Kelly Cates explains why Roy Keane and Graeme Souness are so critical of players
'They see the game in the same way'
Kelly Cates has explained why she believes Roy Keane and Graeme Souness can be quite critical of players when on punditry duty.
The Sky Sports presenter regularly works with the pair, and she believes that they share a similar outlook on football.
Cates said that Keane and Souness are very driven and cannot accept when modern players do not appear to match their attitude to the sport.
"They see the game in the same way. The same things make them roll their eyes, the same things annoy them and they enjoy the same sort of things about games as well.
"I think it just comes from being really driven. I think that, sometimes, a lot of the really harsh criticism that comes from both of them is frustration because they love the game so much.
"They appreciated their chance to play it at the highest level so much," the Sky Sports presenter continued.
"It wouldn’t occur to them to turn up and not absolutely go flying into everything that they could do, and at times crossing the line when they did that.
"They find it just unfathomable that somebody would not have that same attitude. They just don’t understand it."
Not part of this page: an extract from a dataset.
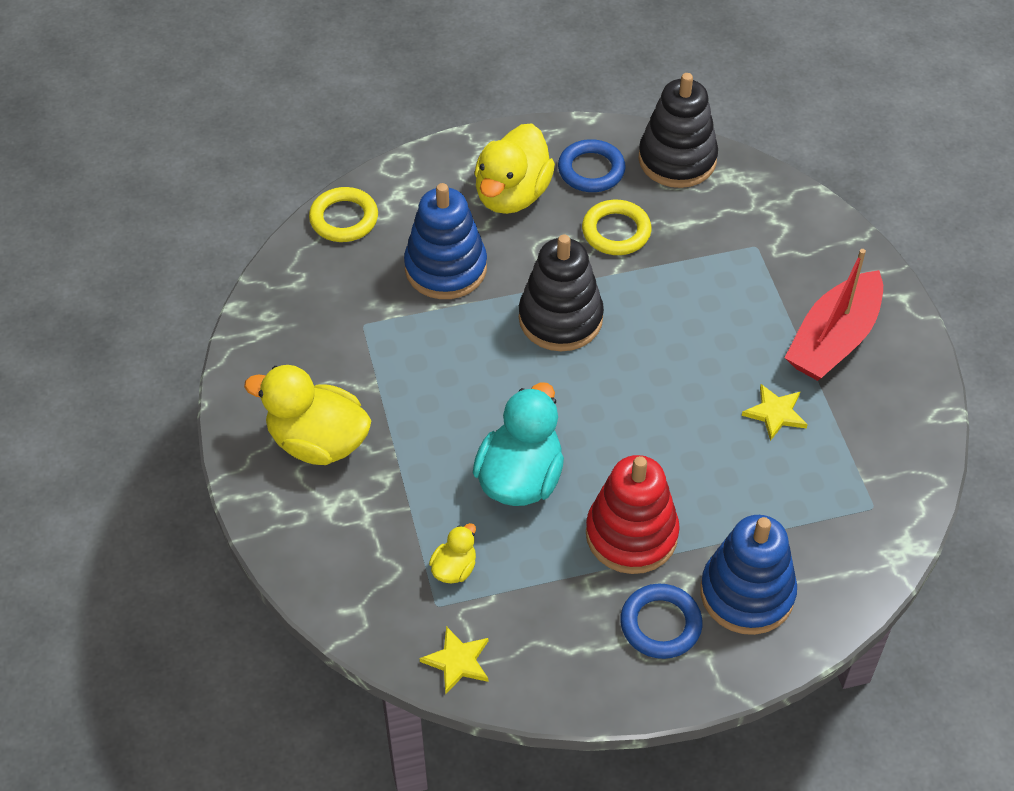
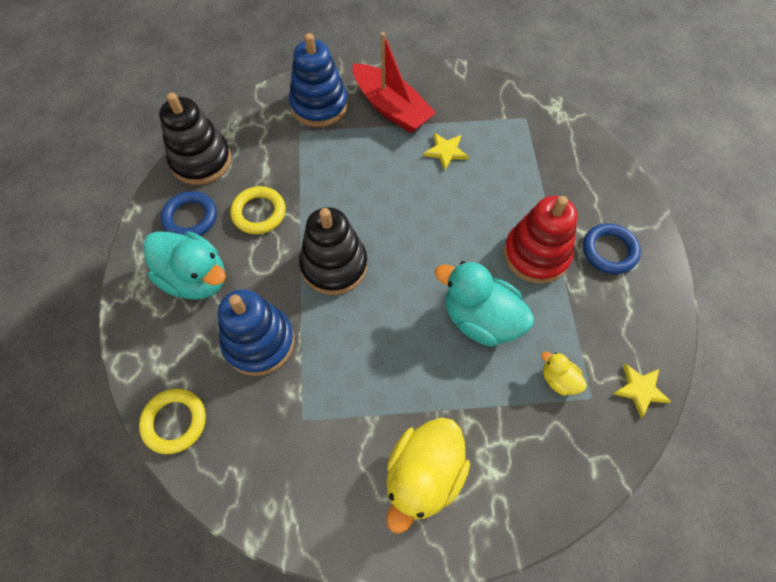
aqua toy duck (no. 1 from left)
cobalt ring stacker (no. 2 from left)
It is no surprise that Keane and Souness take a similar approach to punditry and share similar views on the sport. The pair had comparable playing careers.
Souness was the best midfielder in England during the 1980s and captain of Liverpool during their most successful years.
The Scot was a tough-tackling, intelligent midfielder with an eye for a pass who excelled at the highest level of the sport for over a decade.
While Keane was the best midfielder in England in the 1990s and captain of Manchester United during their most successful years.
The Irishman was a tough-tackling, intelligent midfielder with an eye for a pass who excelled at the highest level of the sport for over a decade.
Both also had mixed records in management. Souness and Keane appeared to find it difficult to relate to players who were not as good at football, or determined, as they were as players.
It is no surprise that they share a similar outlook as pundits.